Thomson isn’t the only Sonica artist to experiment with miniature beings; Elizabeth Saint-JaImes and Cyril Leclerc’s Slow Pixel hones in on the crawling trajectory of 176 live snails as they make their way around a sensory environment. Each snail Slow Pixel is equipped with a diode and speaker as the audience is invited to respond at a literal snail’s pace, altering our perception of time in the process.

Meanwhile, Bristol-based sound artist Kathy Hinde is responsible for two Sonica installations. The first, Phase Transition – a term used to describe transitions between states of matter – is a sculptural sound installation which pairs the acceleration of a turntable with the synchronised acceleration of infrared lighting melting blocks of ice. The effect creates a staggeringly low bass frequency which shifts and changes as one moves about the installation and reflects our engagement – or lack of it – with global warming.
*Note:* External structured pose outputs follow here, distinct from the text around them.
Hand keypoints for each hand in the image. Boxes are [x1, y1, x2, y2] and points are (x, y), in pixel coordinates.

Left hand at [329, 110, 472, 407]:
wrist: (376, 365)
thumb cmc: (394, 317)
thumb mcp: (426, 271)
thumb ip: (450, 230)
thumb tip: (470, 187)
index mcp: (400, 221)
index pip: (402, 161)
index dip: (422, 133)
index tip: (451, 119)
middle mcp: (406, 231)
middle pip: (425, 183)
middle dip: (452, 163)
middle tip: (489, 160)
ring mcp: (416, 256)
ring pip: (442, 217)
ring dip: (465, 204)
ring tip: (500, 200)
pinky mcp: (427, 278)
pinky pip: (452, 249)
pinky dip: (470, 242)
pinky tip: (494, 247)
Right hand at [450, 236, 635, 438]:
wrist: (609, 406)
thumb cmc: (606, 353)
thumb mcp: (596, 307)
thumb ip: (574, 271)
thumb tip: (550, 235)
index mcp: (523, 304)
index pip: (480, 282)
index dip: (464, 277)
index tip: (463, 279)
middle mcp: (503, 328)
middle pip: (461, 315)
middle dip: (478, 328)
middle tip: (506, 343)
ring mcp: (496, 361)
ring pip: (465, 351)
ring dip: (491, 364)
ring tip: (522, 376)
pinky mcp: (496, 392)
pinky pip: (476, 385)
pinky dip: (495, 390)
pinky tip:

Kathy’s second piece, Singularity, is a collaboration with Norwegian visual artist Solveig Settemsdal. The music and visuals are deliberately not in sync but instead follow structures of growing and shrinking, deriving from ‘technological singularity’ – the idea that technology will eventually outsmart humans. Solveig’s fluid visuals – suspended white ink in cubes of gelatin – and Kathy’s part-improvised score create a hypnotic experience.


© Heather Lander

Irish artists Dara Smith and Ian McDonnell – aka Lakker – tap into the unpredictability of the earth’s natural resources in their new AV show, a techno scoring of tectonic shifts, grinding glaciers and vast open country.

Robert Bentall’s wondrous nyckelharpa provides the delicate score for Heather Lander’s spellbinding geometric visual construct Nearer Future. Bentall’s gently effective plucked strings punctuate Lander’s installation with a delicate intensity. The work creates an immersion in extremes of virtuality: symmetrical webs weave crystalline patterns of colour to create a veritable cathedral of light.

NYXedelica offers you the chance to immerse yourself in a multi-sensory headphone opera trip from Els Mondelaers and Dyane Donck. Sonica Festival teems with interactive invention and unpredictability: it’s also – as importantly – tremendous fun.